25 minutes — Après avoir mélangé le chou pour bien l'enrober de spiki, couvrir la marmite et réduire à feu doux. Laisser cuire 20 à 25 minutes en remuant toutes les 7-8 minutes pour que le chou cuit uniformément et que les feuilles du dessus descendent vers le bas (au contact direct de la graisse). Le chou est prêt quand toutes les feuilles sont translucides et fondantes, d'un vert pâle presque blond, enrobées de graisse luisante. Il doit fondre sous la pression d'une cuillère sans résistance. Aucune croûte, aucune caramélisation — le kál í spiki est un plat de fondu, pas de rôti.
Quand le chou est fondant (feuilles translucides, enrobées de graisse), saler avec le sel marin en remuant délicatement pour ne pas briser les feuilles molles. Goûter et ajuster. Ajouter éventuellement une pincée de poivre noir fraîchement moulu — la tradition la plus ancienne ne le prévoit pas, mais c'est acceptable dans les versions modernes. Le kál í spiki ne doit pas être très salé : c'est un plat de douceur grasse, pas de puissance.
Dresser le kál í spiki dans des bols ou des assiettes creuses chaudes, en veillant à verser généreusement le spiki fondu restant dans la marmite par-dessus le chou — c'est la sauce naturelle du plat. Servir immédiatement avec le slátur chaud (lifrarpylsa FO008 et/ou blóðpylsa FO009) coupé en tranches épaisses de 2 cm, et des pommes de terre bouillies nature. Sur la table d'abattage féroïenne traditionnelle, le kál í spiki se verse parfois directement dans l'assiette en dessous du slátur, les deux se mélangeant dans le fond de graisse et de jus.

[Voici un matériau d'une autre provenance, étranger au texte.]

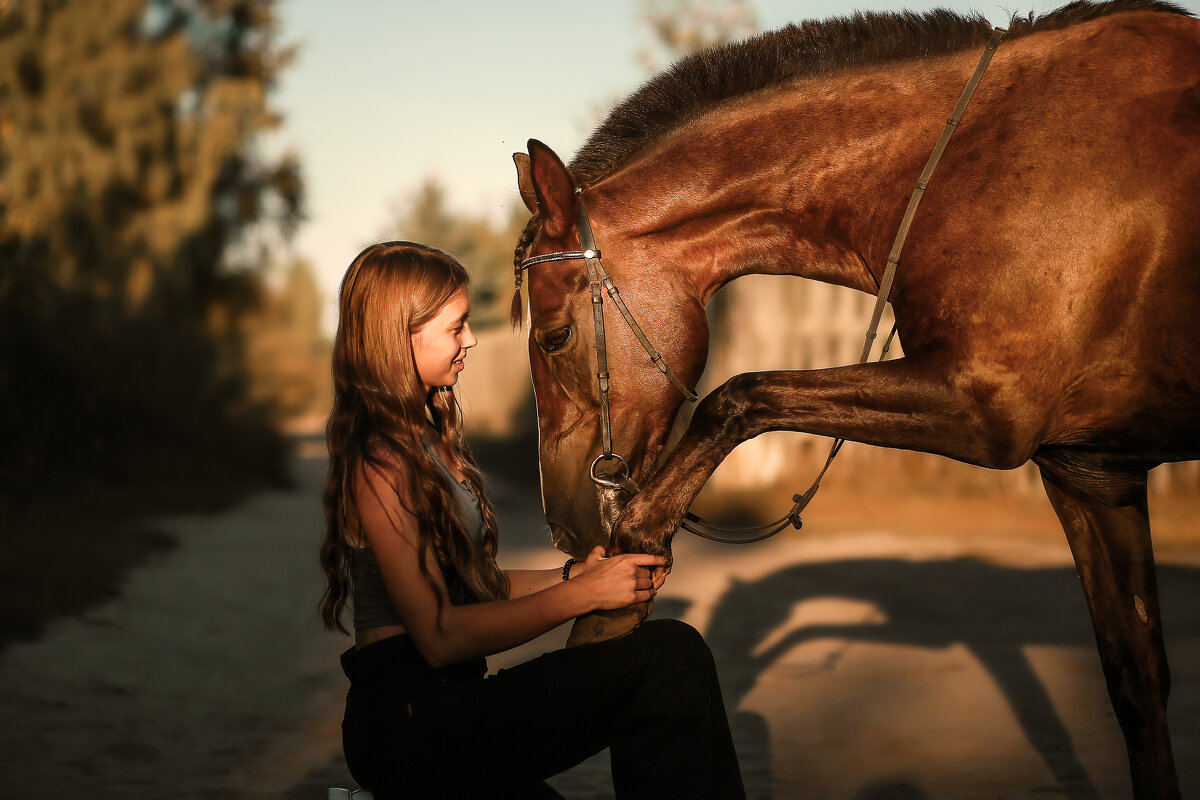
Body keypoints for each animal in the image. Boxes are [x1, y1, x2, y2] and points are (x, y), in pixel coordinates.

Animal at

avec spiki de baleine (variante côtière) — Dans les villages côtiers où le grind (pilot whale / grinde) est disponible après un grindadráp, le spiki (graisse de baleine) est utilisé à la place du spiki d'agneau pour cuire le chou de la même façon. Le profil gustatif change radicalement : plus iodé et marin, moins langoureux que le spiki d'agneau. Cette variante côtière n'est pas pratiquée lors de l'abattage automnal de moutons mais lors du festin communautaire post-grindadráp. Elle porte parfois le nom de "kál í grindaspiki" pour la distinguer. Les deux versions de kál í spiki (agneau vs baleine) coexistent aux Féroé sans hiérarchie claire — chacune appartient à son contexte propre.